:: Required action 1 ::
Answer these questions using the Orpheus TTS deployment excerpt. Mark each answer with its letter.
(a) In the custom GPU example, which GPU does the command select?
(b) Which file do you edit to change gpu_memory_utilization?
(c) What time is listed for subsequent requests?
:: Required action 2 ::
Reproduce the Orpheus TTS deployment excerpt word for word, from "See DOCKER_DEPLOYMENT.md for" up to and including "148.42x (2048 tokens)".

[Excerpt provided]

Custom GPU Selection

# Use GPU 2
docker run -d \
  --gpus '"device=2"' \
  -e NVIDIA_VISIBLE_DEVICES=2 \
  neosun/orpheus-tts:v1.0.0-allinone

Adjust Memory Usage

Edit server.py to change gpu_memory_utilization:

def load_model(model_name):
    return OrpheusModel(
        model_name=MODEL_CONFIGS[model_name], 
        max_model_len=2048,
        gpu_memory_utilization=0.6  # Reduce from 0.7 to 0.6
    )

Production Deployment with Nginx

See DOCKER_DEPLOYMENT.md for Nginx reverse proxy setup with SSL.

📊 Performance Benchmarks

Metric Value
First Request ~48 seconds
Subsequent Requests ~2.5 seconds
Streaming Latency ~200ms
Concurrent Requests 148.42x (2048 tokens)

[/Excerpt provided]
[Provided data]

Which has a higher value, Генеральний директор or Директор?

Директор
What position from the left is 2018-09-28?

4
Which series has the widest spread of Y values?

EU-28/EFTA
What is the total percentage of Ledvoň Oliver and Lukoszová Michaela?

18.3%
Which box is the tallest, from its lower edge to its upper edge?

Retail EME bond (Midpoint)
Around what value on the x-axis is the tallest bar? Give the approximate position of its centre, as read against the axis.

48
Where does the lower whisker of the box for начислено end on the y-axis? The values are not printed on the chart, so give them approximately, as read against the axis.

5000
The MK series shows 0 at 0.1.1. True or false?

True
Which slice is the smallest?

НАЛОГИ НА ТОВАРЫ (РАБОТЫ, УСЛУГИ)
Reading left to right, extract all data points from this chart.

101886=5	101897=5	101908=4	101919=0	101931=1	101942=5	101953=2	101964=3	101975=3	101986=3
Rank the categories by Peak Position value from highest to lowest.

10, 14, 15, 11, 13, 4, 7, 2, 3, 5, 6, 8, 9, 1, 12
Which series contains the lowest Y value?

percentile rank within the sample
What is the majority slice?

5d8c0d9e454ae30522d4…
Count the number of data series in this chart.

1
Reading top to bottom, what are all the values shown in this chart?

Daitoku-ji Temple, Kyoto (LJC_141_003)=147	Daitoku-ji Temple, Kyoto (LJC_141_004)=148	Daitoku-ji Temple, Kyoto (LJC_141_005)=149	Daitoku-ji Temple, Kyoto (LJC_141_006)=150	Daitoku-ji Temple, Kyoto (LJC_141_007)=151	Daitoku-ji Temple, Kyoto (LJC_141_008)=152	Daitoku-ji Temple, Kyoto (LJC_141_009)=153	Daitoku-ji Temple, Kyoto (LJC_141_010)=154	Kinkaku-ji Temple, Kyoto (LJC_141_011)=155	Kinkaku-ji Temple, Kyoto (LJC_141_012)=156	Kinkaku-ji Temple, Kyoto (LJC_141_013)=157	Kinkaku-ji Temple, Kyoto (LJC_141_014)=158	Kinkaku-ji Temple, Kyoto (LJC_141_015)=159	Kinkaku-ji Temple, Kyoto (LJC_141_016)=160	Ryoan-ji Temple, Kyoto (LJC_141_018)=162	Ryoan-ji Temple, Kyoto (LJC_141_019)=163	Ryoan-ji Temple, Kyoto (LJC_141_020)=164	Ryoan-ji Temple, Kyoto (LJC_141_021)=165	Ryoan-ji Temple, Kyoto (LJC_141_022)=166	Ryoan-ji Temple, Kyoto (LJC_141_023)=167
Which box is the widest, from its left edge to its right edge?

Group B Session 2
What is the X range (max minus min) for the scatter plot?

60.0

[/Provided data]

:: Task response 1 ::
(a) GPU 2
(b) server.py
(c) About 2.5 seconds

:: Task response 2 ::
See DOCKER_DEPLOYMENT.md for Nginx reverse proxy setup with SSL.

📊 Performance Benchmarks

Metric Value
First Request ~48 seconds
Subsequent Requests ~2.5 seconds
Streaming Latency ~200ms
Concurrent Requests 148.42x (2048 tokens)